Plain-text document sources

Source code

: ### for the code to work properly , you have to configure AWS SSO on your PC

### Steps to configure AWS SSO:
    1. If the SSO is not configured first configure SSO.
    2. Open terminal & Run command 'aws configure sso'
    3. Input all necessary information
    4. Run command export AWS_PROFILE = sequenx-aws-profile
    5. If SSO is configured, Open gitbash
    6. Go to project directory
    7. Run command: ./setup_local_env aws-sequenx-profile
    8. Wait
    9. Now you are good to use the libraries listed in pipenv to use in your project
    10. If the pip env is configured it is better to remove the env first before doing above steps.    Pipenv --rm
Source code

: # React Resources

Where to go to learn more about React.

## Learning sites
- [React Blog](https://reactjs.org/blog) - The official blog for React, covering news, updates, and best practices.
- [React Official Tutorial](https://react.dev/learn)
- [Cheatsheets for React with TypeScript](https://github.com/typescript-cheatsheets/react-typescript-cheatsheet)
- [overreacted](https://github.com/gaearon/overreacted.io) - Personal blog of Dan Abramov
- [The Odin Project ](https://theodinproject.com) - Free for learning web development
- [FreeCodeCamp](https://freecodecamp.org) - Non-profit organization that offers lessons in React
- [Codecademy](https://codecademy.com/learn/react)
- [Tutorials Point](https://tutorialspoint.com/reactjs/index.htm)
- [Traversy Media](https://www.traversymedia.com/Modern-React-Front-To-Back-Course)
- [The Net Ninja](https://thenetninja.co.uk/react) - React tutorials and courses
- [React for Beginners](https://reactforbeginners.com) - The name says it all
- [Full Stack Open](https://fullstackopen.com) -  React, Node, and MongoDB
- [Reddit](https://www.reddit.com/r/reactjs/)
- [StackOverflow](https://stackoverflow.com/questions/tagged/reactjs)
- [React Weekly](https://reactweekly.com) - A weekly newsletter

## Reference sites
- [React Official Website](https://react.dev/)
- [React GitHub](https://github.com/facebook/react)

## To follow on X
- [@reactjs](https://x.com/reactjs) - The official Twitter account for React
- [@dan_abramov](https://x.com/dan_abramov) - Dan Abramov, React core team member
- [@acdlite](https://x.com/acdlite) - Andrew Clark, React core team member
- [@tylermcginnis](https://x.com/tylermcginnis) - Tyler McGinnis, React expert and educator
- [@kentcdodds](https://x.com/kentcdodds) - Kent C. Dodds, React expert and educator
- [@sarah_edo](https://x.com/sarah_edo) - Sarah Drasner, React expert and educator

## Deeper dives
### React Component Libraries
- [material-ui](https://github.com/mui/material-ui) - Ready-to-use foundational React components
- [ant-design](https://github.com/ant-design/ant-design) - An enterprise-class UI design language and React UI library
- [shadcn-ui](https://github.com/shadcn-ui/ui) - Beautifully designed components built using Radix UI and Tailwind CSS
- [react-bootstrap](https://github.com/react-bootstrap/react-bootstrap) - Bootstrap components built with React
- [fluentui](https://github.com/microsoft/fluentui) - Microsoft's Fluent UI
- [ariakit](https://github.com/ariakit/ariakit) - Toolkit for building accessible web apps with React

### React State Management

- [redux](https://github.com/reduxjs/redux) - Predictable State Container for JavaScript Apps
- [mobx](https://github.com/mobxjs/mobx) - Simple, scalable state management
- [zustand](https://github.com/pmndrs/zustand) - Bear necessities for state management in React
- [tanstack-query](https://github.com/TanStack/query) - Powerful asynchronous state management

**What you are asked to do**
Copy out the entries above exactly as given, starting at the top and ending with the line containing "9. Now you are"; include both and nothing more.

**Exercise solution**
Source code

: ### for the code to work properly , you have to configure AWS SSO on your PC

### Steps to configure AWS SSO:
    1. If the SSO is not configured first configure SSO.
    2. Open terminal & Run command 'aws configure sso'
    3. Input all necessary information
    4. Run command export AWS_PROFILE = sequenx-aws-profile
    5. If SSO is configured, Open gitbash
    6. Go to project directory
    7. Run command: ./setup_local_env aws-sequenx-profile
    8. Wait
    9. Now you are good to use the libraries listed in pipenv to use in your project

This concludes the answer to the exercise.